> _TRY IT_
Convert the lines from the one containing "Travel Ban, Vaccination" up to and including the one containing "Reading right to left, transcribe" into a JSON list of strings, with one string per line and blank lines omitted.

-- INPUT MATERIAL follows --

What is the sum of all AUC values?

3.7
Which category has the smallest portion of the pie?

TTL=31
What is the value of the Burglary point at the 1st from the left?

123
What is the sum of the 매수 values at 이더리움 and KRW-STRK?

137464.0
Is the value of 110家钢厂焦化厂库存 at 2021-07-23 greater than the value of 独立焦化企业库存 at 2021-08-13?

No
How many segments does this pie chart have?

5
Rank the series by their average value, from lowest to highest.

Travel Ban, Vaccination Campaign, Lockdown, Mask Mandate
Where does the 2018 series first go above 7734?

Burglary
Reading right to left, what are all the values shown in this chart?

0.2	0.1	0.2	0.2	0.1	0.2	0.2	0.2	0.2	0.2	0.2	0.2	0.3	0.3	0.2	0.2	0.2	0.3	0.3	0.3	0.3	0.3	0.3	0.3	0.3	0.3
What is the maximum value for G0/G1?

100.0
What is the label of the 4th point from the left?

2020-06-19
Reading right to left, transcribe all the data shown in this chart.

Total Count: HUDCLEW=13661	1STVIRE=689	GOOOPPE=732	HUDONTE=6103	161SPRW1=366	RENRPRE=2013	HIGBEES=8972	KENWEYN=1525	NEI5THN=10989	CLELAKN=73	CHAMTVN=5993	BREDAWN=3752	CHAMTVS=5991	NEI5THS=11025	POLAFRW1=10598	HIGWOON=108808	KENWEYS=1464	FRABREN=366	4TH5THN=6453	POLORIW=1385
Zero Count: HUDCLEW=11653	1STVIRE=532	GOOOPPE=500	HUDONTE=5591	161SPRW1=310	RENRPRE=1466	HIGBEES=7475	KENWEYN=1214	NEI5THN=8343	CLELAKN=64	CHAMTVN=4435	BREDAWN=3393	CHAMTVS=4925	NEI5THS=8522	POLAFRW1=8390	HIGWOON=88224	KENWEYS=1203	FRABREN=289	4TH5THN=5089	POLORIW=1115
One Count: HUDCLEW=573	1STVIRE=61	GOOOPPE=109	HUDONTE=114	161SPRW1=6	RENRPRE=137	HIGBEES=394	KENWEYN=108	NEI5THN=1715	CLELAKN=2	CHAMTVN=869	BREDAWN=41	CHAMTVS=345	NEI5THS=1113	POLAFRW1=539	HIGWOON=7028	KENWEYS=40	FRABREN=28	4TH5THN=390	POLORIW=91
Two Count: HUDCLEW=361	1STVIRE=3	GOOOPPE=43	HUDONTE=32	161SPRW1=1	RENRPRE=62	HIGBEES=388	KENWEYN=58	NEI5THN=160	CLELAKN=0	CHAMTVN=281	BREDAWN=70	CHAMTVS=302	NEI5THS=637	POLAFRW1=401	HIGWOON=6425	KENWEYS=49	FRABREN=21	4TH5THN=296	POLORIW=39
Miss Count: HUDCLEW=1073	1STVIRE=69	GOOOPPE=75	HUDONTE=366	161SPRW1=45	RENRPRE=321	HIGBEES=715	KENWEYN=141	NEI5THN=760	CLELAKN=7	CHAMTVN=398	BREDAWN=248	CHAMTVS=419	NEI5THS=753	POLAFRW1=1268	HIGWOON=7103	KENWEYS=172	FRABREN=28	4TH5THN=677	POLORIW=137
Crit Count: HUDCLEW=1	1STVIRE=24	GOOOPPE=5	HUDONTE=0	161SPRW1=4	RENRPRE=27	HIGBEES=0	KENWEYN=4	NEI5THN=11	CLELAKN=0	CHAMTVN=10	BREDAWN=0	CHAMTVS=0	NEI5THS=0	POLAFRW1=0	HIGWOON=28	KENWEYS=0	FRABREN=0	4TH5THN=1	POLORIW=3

-- INPUT MATERIAL concluded --

> _YOUR RESPONSE_
[
  "Travel Ban, Vaccination Campaign, Lockdown, Mask Mandate",
  "Where does the 2018 series first go above 7734?",
  "Burglary",
  "Reading right to left, what are all the values shown in this chart?",
  "0.2\t0.1\t0.2\t0.2\t0.1\t0.2\t0.2\t0.2\t0.2\t0.2\t0.2\t0.2\t0.3\t0.3\t0.2\t0.2\t0.2\t0.3\t0.3\t0.3\t0.3\t0.3\t0.3\t0.3\t0.3\t0.3",
  "What is the maximum value for G0/G1?",
  "100.0",
  "What is the label of the 4th point from the left?",
  "2020-06-19",
  "Reading right to left, transcribe all the data shown in this chart."
]